▶ DATA EXTRACTS:
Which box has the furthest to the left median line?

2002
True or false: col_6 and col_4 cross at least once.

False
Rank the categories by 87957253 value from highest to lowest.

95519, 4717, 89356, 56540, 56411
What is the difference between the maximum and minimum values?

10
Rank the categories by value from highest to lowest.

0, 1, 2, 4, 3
---
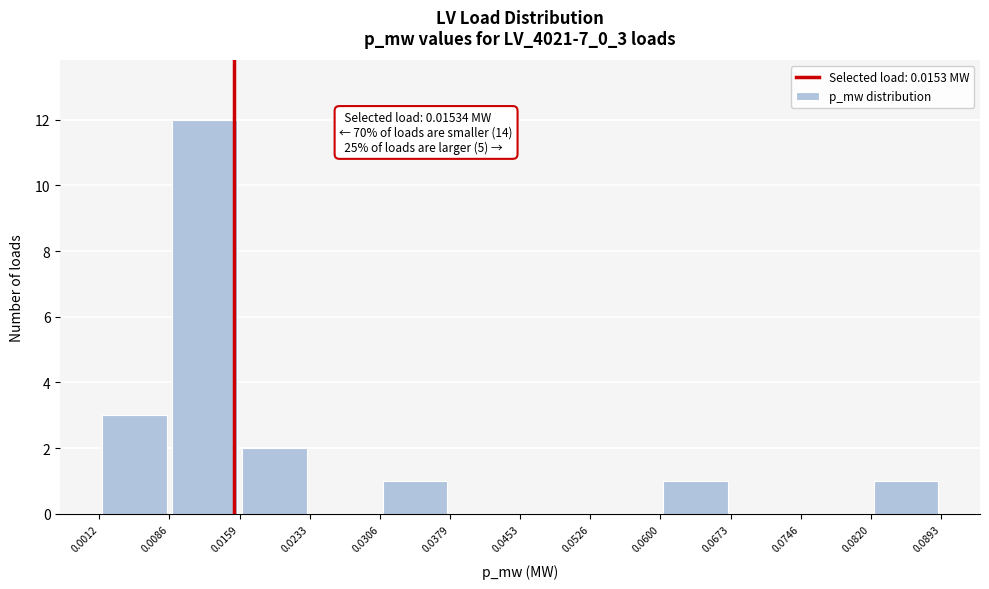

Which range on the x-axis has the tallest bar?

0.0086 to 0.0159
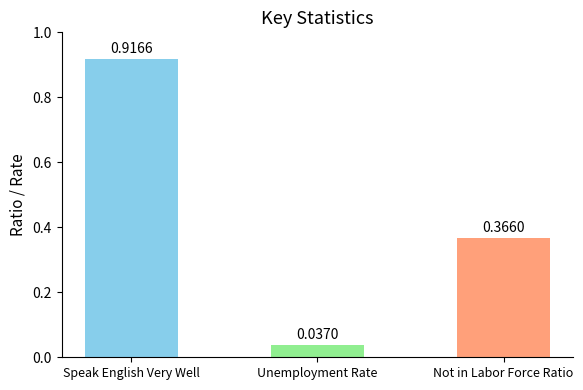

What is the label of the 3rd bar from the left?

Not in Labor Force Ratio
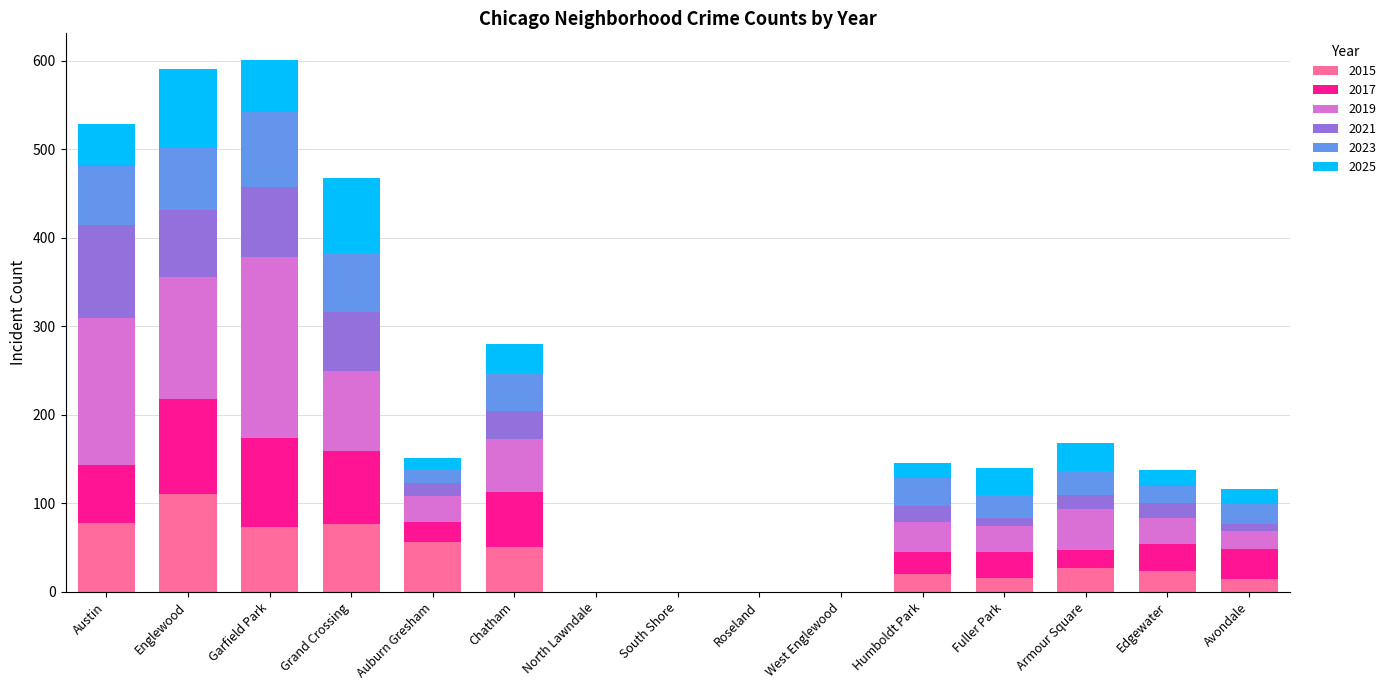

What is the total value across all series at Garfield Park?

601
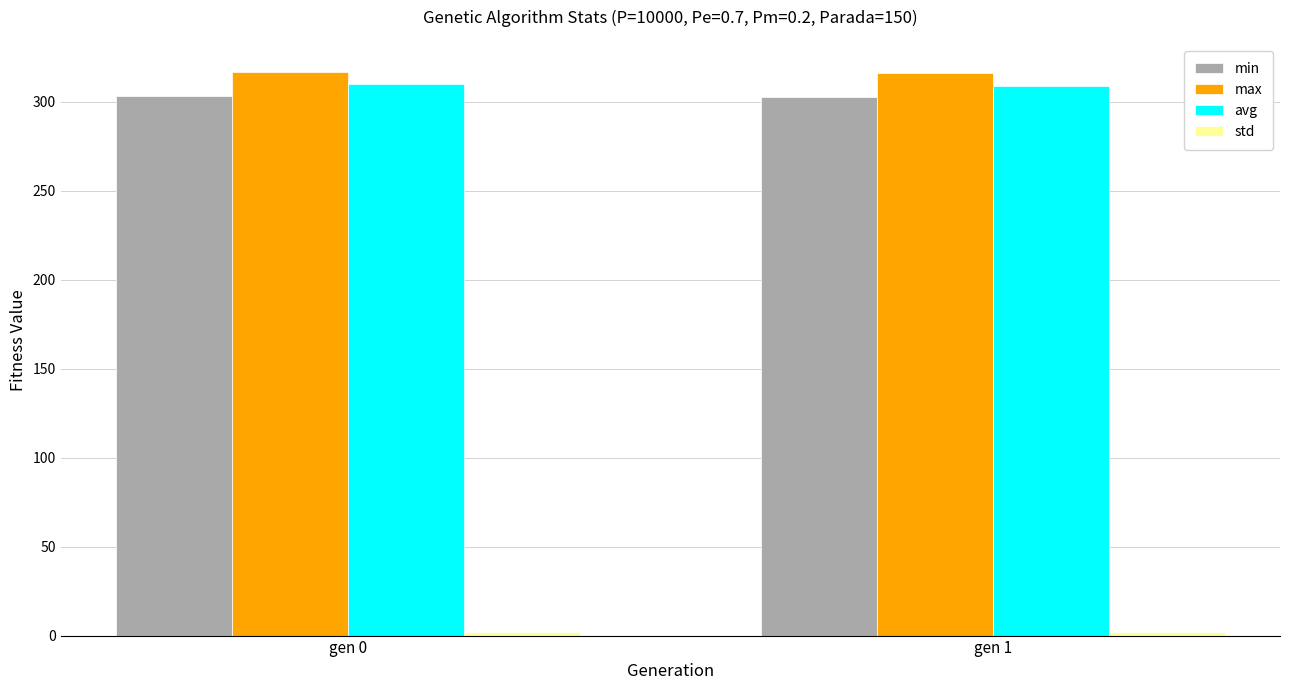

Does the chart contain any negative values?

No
==
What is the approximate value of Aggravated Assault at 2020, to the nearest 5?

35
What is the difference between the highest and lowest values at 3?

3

▶ REQUIRED ACTION: Convert the part of the records that opens with the line containing "Which box has" and closes with the line containing "Rank the categories by value" into a numbered list, leaving out blank lines.

▶ WORKED SOLUTION:
1. Which box has the furthest to the left median line?
2. 2002
3. True or false: col_6 and col_4 cross at least once.
4. False
5. Rank the categories by 87957253 value from highest to lowest.
6. 95519, 4717, 89356, 56540, 56411
7. What is the difference between the maximum and minimum values?
8. 10
9. Rank the categories by value from highest to lowest.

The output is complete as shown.